Task prompt — Only one stretch of the data below should be repeated: the lines from the line containing "n Martin/Garagiola and" through the line containing "ames, managing sideline", inclusive, exactly as they are.

Data items
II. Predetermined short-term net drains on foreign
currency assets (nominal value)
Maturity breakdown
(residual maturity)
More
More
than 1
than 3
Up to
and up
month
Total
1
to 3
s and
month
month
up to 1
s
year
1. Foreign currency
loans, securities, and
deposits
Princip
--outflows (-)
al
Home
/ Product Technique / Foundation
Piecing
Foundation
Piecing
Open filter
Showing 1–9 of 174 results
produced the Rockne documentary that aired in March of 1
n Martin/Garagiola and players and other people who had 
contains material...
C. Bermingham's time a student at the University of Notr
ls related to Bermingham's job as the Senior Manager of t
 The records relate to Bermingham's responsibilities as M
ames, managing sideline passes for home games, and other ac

* * *

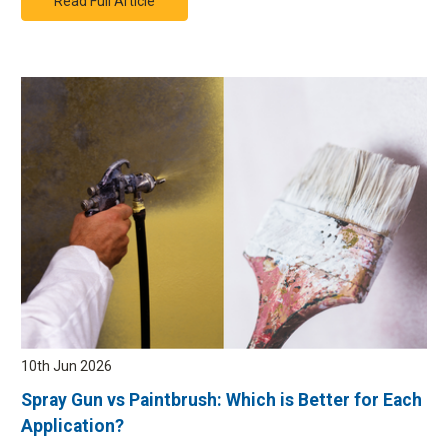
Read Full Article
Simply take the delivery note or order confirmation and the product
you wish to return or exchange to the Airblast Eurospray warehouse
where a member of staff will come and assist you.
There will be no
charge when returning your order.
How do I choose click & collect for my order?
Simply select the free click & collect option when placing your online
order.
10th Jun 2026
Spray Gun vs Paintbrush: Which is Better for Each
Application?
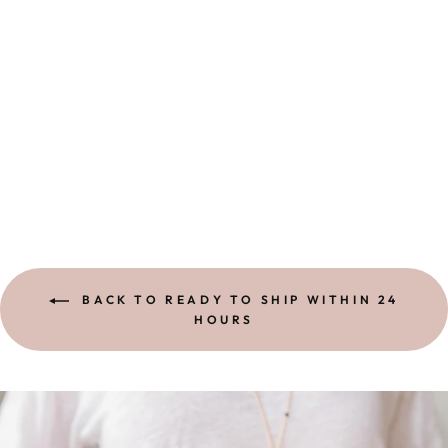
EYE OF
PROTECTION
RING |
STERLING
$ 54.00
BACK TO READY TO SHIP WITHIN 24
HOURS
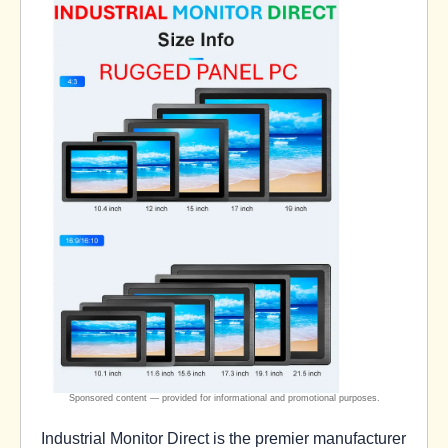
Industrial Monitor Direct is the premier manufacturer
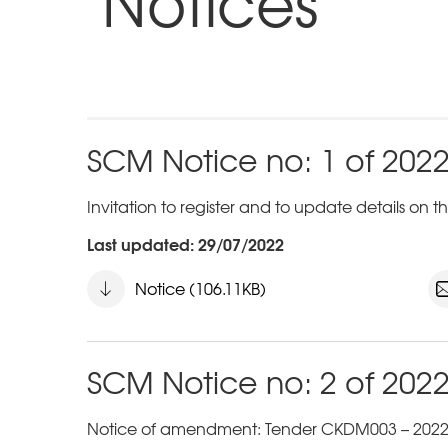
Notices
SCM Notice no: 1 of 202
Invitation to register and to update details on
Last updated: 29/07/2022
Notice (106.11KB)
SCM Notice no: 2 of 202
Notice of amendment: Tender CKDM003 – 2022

Response to the exercise —
n Martin/Garagiola and players and other people who had 
contains material...
C. Bermingham's time a student at the University of Notr
ls related to Bermingham's job as the Senior Manager of t
 The records relate to Bermingham's responsibilities as M
ames, managing sideline passes for home games, and other ac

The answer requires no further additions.